Penalized Overdamped and Underdamped Langevin Monte Carlo Algorithms for Constrained Sampling

We consider the constrained sampling problem where the goal is to sample from a target distribution $\pi(x)\propto e^{-f(x)}$ when $x$ is constrained to lie on a convex body $\mathcal{C}$. Motivated by penalty methods from continuous optimization, we propose penalized Langevin Dynamics (PLD) and penalized underdamped Langevin Monte Carlo (PULMC) methods that convert the constrained sampling problem into an unconstrained sampling problem by introducing a penalty function for constraint violations. When $f$ is smooth and gradients are available, we get $\tilde{\mathcal{O}}(d/\varepsilon^{10})$ iteration complexity for PLD to sample the target up to an $\varepsilon$-error where the error is measured in the TV distance and $\tilde{\mathcal{O}}(\cdot)$ hides logarithmic factors. For PULMC, we improve the result to $\tilde{\mathcal{O}}(\sqrt{d}/\varepsilon^{7})$ when the Hessian of $f$ is Lipschitz and the boundary of $\mathcal{C}$ is sufficiently smooth. To our knowledge, these are the first convergence results for underdamped Langevin Monte Carlo methods in the constrained sampling that handle non-convex $f$ and provide guarantees with the best dimension dependency among existing methods with deterministic gradient. If unbiased stochastic estimates of the gradient of $f$ are available, we propose PSGLD and PSGULMC methods that can handle stochastic gradients and are scaleable to large datasets without requiring Metropolis-Hasting correction steps. For PSGLD and PSGULMC, when $f$ is strongly convex and smooth, we obtain $\tilde{\mathcal{O}}(d/\varepsilon^{18})$ and $\tilde{\mathcal{O}}(d\sqrt{d}/\varepsilon^{39})$ iteration complexity in W2 distance. When $f$ is smooth and can be non-convex, we provide finite-time performance bounds and iteration complexity results. Finally, we illustrate the performance on Bayesian LASSO regression and Bayesian constrained deep learning problems.

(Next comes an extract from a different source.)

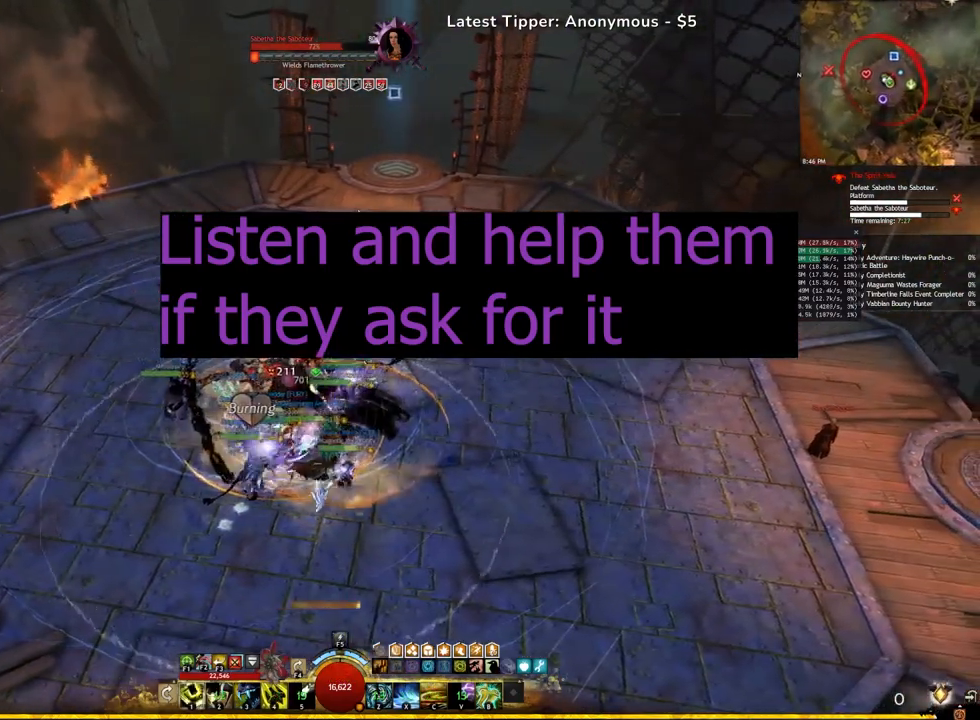
{"keys": ["w"], "events": [[83, "a", "down"], [317, "w", "down"], [350, "a", "up"]]}
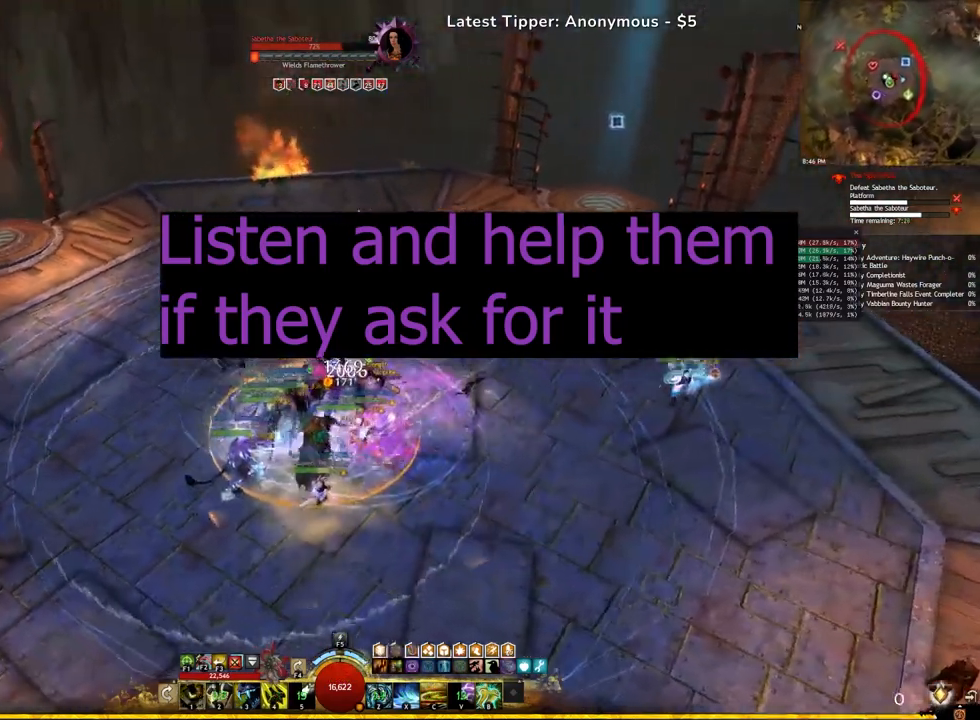
{"keys": ["2"], "events": [[217, "2", "down"], [217, "w", "up"], [350, "2", "up"], [417, "2", "down"]]}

翻译：我们研究约束采样问题，目标是从目标分布 $\pi(x)\propto e^{-f(x)}$ 中采样，其中 $x$ 被限制在凸集 $\mathcal{C}$ 上。受连续优化中惩罚方法的启发，我们提出惩罚朗之万动力学（PLD）和惩罚欠阻尼朗之万蒙特卡洛（PULMC）方法，通过引入约束违反的惩罚函数将约束采样问题转化为无约束采样问题。当 $f$ 光滑且梯度可用时，PLD 达到 $\tilde{\mathcal{O}}(d/\varepsilon^{10})$ 的迭代复杂度，即可在 TV 距离下以 $\varepsilon$ 误差采样目标分布，其中 $\tilde{\mathcal{O}}(\cdot)$ 隐藏对数因子。对于 PULMC，当 $f$ 的海森矩阵 Lipschitz 连续且 $\mathcal{C}$ 的边界足够光滑时，我们将结果改进至 $\tilde{\mathcal{O}}(\sqrt{d}/\varepsilon^{7})$。据我们所知，这是首次针对约束采样中处理非凸 $f$ 的欠阻尼朗之万蒙特卡洛方法给出的收敛性结果，且在现有确定性梯度方法中具有最优的维度依赖关系。若可获得 $f$ 梯度的无偏随机估计，我们提出 PSGLD 和 PSGULMC 方法，可处理随机梯度并适用于大规模数据集，无需 Metropolis-Hasting 校正步骤。对于 PSGLD 和 PSGULMC，当 $f$ 强凸且光滑时，我们在 W2 距离下得到 $\tilde{\mathcal{O}}(d/\varepsilon^{18})$ 和 $\tilde{\mathcal{O}}(d\sqrt{d}/\varepsilon^{39})$ 的迭代复杂度。当 $f$ 光滑且可能非凸时，我们给出有限时间性能界与迭代复杂度结果。最后，我们通过贝叶斯 LASSO 回归和贝叶斯约束深度学习问题验证方法性能。